• _Extracted records_:

[Start of Attachment]

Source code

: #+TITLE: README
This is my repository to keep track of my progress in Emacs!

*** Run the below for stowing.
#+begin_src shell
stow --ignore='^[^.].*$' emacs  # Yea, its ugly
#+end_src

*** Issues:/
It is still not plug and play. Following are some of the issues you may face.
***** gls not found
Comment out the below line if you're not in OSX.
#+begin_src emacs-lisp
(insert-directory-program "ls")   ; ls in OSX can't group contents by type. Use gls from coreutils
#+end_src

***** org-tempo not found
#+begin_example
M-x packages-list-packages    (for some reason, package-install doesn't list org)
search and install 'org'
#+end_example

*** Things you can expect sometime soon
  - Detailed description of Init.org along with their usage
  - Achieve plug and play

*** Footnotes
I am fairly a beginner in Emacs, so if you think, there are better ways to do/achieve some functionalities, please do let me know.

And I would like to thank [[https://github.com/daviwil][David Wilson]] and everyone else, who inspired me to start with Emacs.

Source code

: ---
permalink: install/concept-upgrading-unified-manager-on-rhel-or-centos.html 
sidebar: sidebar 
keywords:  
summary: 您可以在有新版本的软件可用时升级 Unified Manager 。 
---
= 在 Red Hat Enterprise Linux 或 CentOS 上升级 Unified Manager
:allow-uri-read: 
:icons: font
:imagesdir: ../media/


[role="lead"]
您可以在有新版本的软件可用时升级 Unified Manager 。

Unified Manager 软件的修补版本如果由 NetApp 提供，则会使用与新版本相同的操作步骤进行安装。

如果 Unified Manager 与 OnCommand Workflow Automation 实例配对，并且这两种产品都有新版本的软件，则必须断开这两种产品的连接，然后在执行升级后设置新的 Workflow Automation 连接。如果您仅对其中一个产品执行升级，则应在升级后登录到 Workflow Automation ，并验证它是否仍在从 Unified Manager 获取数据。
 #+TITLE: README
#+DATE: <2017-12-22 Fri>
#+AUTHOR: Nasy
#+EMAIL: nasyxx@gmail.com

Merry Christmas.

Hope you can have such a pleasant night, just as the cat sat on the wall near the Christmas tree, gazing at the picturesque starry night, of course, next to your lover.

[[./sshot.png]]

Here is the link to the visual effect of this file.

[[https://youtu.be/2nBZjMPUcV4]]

[End of Attachment]

• _PROBLEM DETAILS_: Copy, please, every line from the start of the entries down to the line that holds "#+begin_example", with both of those lines included and no others.

• _COMPLETED TASK_:
Source code

: #+TITLE: README
This is my repository to keep track of my progress in Emacs!

*** Run the below for stowing.
#+begin_src shell
stow --ignore='^[^.].*$' emacs  # Yea, its ugly
#+end_src

*** Issues:/
It is still not plug and play. Following are some of the issues you may face.
***** gls not found
Comment out the below line if you're not in OSX.
#+begin_src emacs-lisp
(insert-directory-program "ls")   ; ls in OSX can't group contents by type. Use gls from coreutils
#+end_src

***** org-tempo not found
#+begin_example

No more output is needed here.